The man who, following discipline, badmouths a church or its leaders, yet is unwilling to go say those things to them personally, is a rebel and slanderer. And it's no surprise he's found a new church whose leaders encourage his rebellion and slander. Such conduct is at the heart of the business plan of churches across our nation, today.

All of us--particularly pastors--are tempted to believe evil reports about other churches, deacons, elders, and pastors. This is sin. We are to protect the reputation of other believers, and work hard at it. What a small thing it is to go with another believer and talk with the person or church board he's badmouthing.

But what a large step toward the healing of that man's soul (or the other church's leaders) such steps are! Calling a man to speak directly to those he slanders is the only biblically faithful way of handling such sin. In God's economy, your action holding him accountable to follow Scripture may be as significant in his turning to God in repentance as all the rejected efforts of his former church combined over many years.

One final step remains: Assuming the slanderer will not go with you to speak to the leaders of the church that placed him under discipline, our next step should be to meet with his new pastor from his new church to ask him whether he's heard his new member badmouthing his former church?

If he admits he has heard it (or repeats the criticisms himself, to you), ask him if he himself has offered to go with his new church member to meet with his former church's leaders or elders to speak to them directly about the accusations? If he says "no," ask him if you can set up such a meeting and count on him going with you?

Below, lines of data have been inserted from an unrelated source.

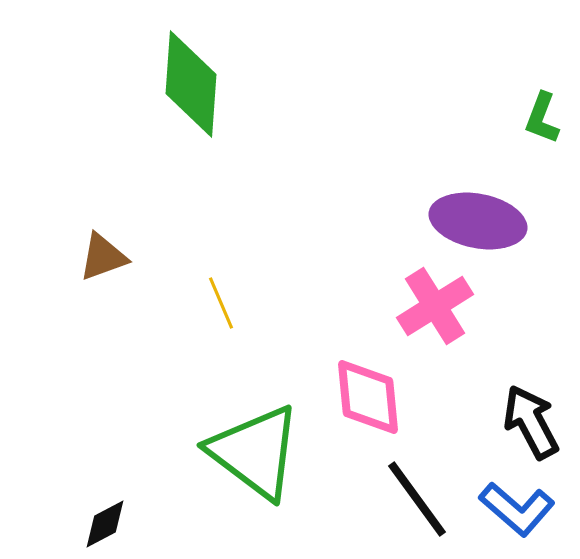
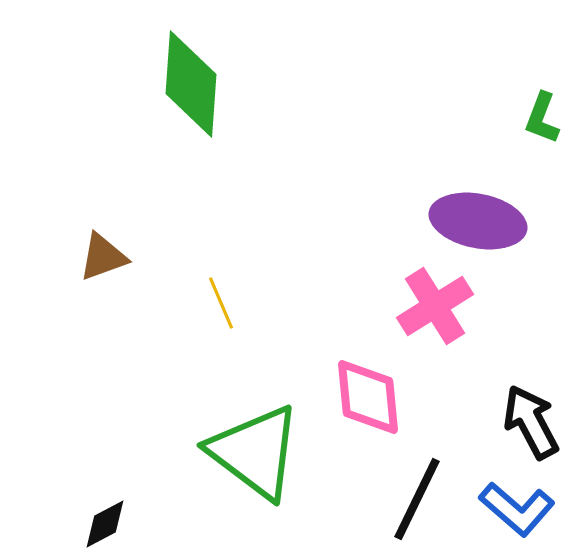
black line: rotated 62 degrees clockwise
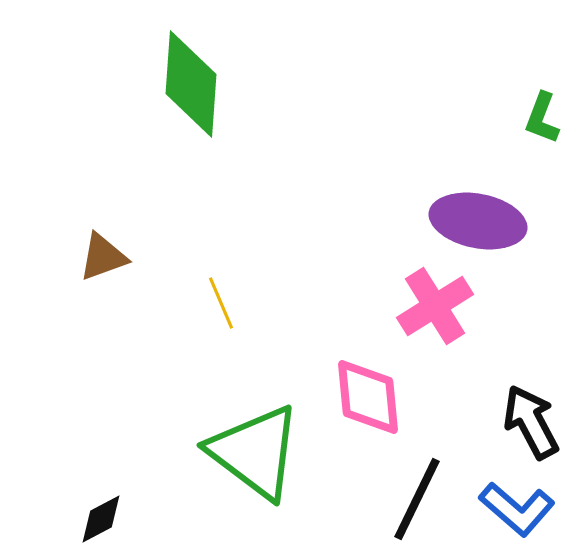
black diamond: moved 4 px left, 5 px up
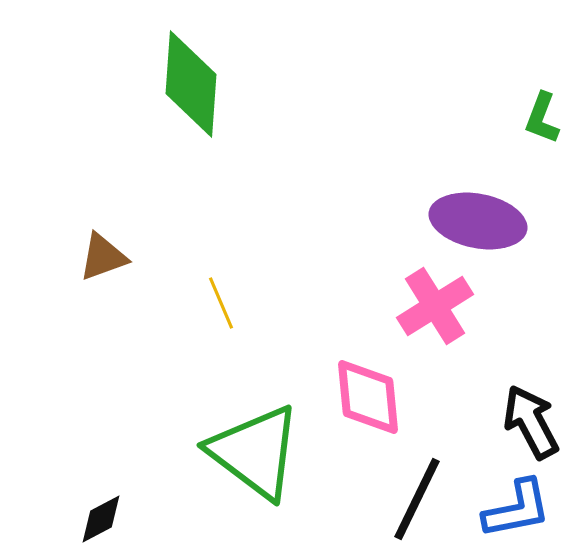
blue L-shape: rotated 52 degrees counterclockwise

If he's hesitant, give him some time to do the right thing. But if he refuses, no matter what justification he gives for that refusal, rebuke him and warn others away from his church.

Clearly, he's a tickler of ears rather than a true shepherd. He's willing to have other brothers in Christ slandered as the price for his own church growth.

In all this, do be careful, remembering that people can give very sophisticated justifications for why they don't have to obey Scripture. But if you hold tenaciously to the principle that men should always be willing to say directly to a brother in Christ evil reports they are speaking when he's not present, the truth will out.